The amendments proposed by the convention of Massachusetts were, as was claimed by those who advocated them, of a general, and not a local character; but they were at the same time highly characteristic of the State. They may be divided into three classes. One of them embraced that general declaration which was afterwards incorporated with the amendments to the Constitution, and which expressly reserved to the States or the people the powers not delegated to the United States. Another class of them comprehended certain restraints upon the powers granted to Congress by the Constitution,

with respect to elections, direct taxes, the commercial power, the jurisdiction of the courts, and the power to consent to the holding of titles or offices conferred by foreign sovereigns. The third class contemplated the two great provisions of a presentment by a grand jury, for crimes by which an infamous or a capital punishment might be incurred, and trial by jury in civil actions at the common law between citizens of different States.

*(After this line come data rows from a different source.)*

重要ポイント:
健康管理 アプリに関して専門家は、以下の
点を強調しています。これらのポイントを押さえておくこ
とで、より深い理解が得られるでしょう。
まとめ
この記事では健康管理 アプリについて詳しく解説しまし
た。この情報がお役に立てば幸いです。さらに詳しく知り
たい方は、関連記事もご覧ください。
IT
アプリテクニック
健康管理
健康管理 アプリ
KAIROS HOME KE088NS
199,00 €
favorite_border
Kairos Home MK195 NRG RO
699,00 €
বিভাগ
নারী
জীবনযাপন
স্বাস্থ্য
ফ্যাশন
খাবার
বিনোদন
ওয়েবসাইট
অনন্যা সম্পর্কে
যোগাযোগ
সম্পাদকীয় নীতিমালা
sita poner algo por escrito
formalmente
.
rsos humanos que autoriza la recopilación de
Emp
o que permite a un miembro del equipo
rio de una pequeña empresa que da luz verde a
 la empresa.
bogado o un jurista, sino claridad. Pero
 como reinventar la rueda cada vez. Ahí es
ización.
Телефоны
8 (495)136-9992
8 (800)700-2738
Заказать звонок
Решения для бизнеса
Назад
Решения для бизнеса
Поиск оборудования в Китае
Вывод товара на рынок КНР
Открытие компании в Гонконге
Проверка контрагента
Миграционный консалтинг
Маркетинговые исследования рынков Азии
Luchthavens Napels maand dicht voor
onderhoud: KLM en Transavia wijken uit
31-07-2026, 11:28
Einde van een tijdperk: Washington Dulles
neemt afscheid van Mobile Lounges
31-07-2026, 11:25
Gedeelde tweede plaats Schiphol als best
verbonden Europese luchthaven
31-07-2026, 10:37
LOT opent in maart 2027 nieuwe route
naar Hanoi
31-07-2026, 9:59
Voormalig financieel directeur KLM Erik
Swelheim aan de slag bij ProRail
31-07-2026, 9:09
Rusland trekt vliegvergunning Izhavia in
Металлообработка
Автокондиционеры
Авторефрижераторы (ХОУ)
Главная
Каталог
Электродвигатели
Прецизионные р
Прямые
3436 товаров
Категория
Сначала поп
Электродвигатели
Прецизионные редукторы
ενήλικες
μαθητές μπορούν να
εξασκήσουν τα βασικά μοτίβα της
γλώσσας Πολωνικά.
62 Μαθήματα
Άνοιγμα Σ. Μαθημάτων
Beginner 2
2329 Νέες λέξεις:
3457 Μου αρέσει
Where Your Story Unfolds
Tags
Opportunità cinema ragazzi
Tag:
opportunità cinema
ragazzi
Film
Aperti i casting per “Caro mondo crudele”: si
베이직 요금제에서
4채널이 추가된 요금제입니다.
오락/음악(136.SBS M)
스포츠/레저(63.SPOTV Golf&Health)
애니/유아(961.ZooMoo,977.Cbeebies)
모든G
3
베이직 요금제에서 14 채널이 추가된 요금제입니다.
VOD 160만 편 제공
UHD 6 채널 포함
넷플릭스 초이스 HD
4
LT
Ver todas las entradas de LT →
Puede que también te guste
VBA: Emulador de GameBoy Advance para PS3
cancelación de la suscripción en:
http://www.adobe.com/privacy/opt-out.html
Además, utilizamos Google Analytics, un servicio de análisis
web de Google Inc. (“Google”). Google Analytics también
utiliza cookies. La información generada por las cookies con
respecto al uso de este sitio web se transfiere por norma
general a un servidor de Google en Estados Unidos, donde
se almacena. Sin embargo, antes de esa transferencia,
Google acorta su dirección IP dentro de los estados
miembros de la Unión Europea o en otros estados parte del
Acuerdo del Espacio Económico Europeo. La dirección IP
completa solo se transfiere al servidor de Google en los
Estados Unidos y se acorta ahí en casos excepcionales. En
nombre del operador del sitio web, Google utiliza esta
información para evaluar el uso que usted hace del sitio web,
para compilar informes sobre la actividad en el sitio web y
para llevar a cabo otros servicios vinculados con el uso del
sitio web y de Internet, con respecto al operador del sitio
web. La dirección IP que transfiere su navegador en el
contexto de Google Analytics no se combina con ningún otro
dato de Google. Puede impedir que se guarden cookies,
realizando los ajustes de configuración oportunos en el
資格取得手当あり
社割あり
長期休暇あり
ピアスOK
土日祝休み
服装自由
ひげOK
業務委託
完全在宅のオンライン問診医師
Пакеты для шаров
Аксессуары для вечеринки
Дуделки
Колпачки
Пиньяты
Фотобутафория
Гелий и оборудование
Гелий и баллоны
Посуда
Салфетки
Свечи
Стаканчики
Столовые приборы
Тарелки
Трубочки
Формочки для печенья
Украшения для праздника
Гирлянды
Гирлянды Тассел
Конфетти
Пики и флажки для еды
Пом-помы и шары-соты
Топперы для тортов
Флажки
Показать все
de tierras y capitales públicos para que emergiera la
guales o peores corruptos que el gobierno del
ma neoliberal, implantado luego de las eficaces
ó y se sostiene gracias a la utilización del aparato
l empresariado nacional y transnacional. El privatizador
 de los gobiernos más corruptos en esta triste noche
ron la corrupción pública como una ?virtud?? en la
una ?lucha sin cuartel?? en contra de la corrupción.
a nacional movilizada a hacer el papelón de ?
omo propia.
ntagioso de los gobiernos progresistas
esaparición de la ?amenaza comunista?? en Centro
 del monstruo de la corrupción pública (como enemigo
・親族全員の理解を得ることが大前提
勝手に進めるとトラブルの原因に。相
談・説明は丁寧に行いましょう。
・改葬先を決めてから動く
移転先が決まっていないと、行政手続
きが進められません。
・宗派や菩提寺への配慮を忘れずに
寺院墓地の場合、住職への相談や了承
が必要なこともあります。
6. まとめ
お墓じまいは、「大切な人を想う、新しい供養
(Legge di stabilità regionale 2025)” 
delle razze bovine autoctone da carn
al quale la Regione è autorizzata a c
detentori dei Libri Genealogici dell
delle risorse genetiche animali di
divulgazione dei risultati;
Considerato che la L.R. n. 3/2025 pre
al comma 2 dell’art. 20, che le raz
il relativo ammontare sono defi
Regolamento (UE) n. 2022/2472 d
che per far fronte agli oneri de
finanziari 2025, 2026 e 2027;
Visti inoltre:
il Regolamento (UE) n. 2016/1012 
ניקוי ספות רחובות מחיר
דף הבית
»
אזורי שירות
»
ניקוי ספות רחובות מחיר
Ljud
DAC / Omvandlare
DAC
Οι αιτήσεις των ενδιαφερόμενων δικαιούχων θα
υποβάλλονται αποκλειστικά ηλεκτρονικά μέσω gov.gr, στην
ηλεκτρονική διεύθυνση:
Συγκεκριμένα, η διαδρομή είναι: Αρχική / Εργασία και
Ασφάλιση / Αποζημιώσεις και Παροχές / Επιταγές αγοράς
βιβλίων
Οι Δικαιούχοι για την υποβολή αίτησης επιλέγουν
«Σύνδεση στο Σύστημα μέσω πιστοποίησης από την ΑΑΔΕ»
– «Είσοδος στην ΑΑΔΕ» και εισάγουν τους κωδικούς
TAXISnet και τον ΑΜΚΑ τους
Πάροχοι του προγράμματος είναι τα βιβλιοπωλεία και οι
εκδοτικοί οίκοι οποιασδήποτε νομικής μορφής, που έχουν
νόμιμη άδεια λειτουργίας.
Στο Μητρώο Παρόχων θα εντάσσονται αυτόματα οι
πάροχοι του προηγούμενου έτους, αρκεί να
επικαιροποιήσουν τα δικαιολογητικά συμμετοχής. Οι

The people of Boston, although in general strongly in favor of the Constitution, had carefully abstained from every attempt to influence the convention. But now that the ratification was carried, they determined to give to the event all the importance that belonged to it, by public ceremonies and festivities. On the 17th of February, there issued from the gates of Faneuil Hall an imposing procession of five thousand citizens, embracing all the trades of the town and its neighborhood, each with its appropriate decorations, emblems, and mottoes. In the centre of this long pageant, to mark the relation of everything around it to maritime commerce, and the relation of all to the new government, was borne the ship Federal Constitution, with full colors flying, and attended by the merchants, captains, and seamen of the port. On the following day, the rejoicings were terminated by a public banquet, at which each of the States that had then adopted the Constitution

1

1 This was the first of a series of similar pageants, which took place in the other principal cities

of the Union, in honor of the ratification of the Constitution.